Interestingly, of the 10,982 unique predicted CD8 T-cell epitopes (Supplementary Table S1), 409 are contained in all 287 proteomes. These peptides map to four genes within the proteome with 392 peptides contained in ORF1ab polypeptide and spike glycoprotein (Figure 3; Supplementary Table S2).


FIGURE 3. Mapping of predicted epitopes with 100% conservation showing location and number of predicted responses across the proteome and cumulative number of precited epitopes per 250aa. (A)—Predicted responses mapped across the ORF1ab polyprotein (with NSP genes identified). (B)—Predicted responses mapped across the spike glycoprotein.

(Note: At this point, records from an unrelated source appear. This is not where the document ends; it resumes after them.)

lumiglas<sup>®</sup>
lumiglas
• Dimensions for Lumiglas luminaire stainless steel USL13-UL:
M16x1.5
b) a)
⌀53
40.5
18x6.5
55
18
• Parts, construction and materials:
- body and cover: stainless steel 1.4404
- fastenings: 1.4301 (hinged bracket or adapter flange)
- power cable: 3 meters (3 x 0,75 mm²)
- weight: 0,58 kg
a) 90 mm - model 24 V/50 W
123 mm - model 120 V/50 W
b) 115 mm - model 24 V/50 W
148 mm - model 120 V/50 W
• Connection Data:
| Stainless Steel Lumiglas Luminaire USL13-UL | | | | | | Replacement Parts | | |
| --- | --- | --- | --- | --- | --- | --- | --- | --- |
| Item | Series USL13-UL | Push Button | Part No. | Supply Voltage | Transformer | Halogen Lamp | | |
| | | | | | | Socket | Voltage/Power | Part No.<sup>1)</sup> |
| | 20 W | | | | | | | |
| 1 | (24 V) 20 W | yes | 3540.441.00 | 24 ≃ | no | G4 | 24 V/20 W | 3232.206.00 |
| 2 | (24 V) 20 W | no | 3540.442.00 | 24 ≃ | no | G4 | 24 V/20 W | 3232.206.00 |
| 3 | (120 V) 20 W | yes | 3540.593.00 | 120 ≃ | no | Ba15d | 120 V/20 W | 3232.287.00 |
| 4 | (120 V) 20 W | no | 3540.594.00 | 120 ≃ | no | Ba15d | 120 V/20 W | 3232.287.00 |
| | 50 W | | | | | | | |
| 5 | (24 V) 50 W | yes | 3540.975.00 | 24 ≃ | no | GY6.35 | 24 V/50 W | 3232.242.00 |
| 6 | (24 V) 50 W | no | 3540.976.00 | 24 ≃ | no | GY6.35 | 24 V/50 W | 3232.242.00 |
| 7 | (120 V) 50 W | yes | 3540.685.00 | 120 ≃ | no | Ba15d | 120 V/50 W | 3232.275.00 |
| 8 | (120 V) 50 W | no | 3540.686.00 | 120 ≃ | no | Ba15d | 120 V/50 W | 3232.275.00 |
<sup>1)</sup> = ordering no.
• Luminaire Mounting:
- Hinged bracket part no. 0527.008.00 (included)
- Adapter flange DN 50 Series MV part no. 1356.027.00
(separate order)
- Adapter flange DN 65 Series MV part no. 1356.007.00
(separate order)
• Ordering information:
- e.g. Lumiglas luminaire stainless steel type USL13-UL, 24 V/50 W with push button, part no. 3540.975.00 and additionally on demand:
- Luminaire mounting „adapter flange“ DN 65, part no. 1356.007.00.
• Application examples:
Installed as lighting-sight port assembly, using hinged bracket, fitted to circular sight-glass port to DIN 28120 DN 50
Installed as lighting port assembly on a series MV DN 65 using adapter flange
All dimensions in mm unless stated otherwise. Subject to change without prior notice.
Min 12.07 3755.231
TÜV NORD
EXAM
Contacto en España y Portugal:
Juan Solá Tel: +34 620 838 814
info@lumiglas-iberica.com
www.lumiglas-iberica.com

Evaluating predicted CD8 T-cell epitopes within the SARS-CoV-2 proteome revealed a high level of conservation between proteomes, with each proteome representing 72–98.3% of all predicted T-cell epitopes; however, using our model it is possible to reach 100% epitope coverage using eight defined proteomes. This is in contrast to HIV where it would take 83 proteomes to achieve 100% epitope coverage on a comparable sample size (McGowan et al., 2020). The enhanced conservation of epitopes is in concordance with the observed sequence diversity to date and indicates that no bias has been introduced in to the analysis through modeling with reduced input data.

Moreover, the elevated conservation can be used as a guide to identify regions within the proteome that should be included within a therapeutic T-cell vaccine. Recent data has indicated that naturally occurring T-cell responses in convalescent COVID-19 patients preferentially target the spike glycoprotein and ORF1a polypeptide (Grifoni et al., 2020; Peng et al., 2020). However, limitations in both these studies including that ORF1ab peptides were not examined in one study, the sample size in both was small, peptides were generated from the reference strain and the HLA Class 1 distribution was limited, may mean that potential regions of interest have been overlooked.

We identified 409 predicted CD8 peptides that have 100% conservation within our sample set with >90% of the predicted epitopes contained within either the ORF1ab polypeptide or spike glycoprotein. Furthermore, the predicted epitopes appear to cluster within a ∼550 a. a region of the spike glycoprotein (amino acid 319–865) and within two regions of the ORF1ab polypeptide (amino acid positions 2,750–3,250 and 4,500–5,500). Future experimental testing of these epitopes would confirm whether natural infection induces CD8 T-cell responses targeting these regions, but from an in silico perspective they offer a potential target for developing a therapeutic T-cell vaccine that warrants further investigation.

Data Availability Statement

The datasets presented in this study can be found in online repositories. The names of the repository/repositories and accession number(s) can be found in the article/Supplementary Material.

Author Contributions

JH wrote the manuscript and provided conceptual input. DM and MN developed and implemented the analysis scripts and contributed to developing the manuscript.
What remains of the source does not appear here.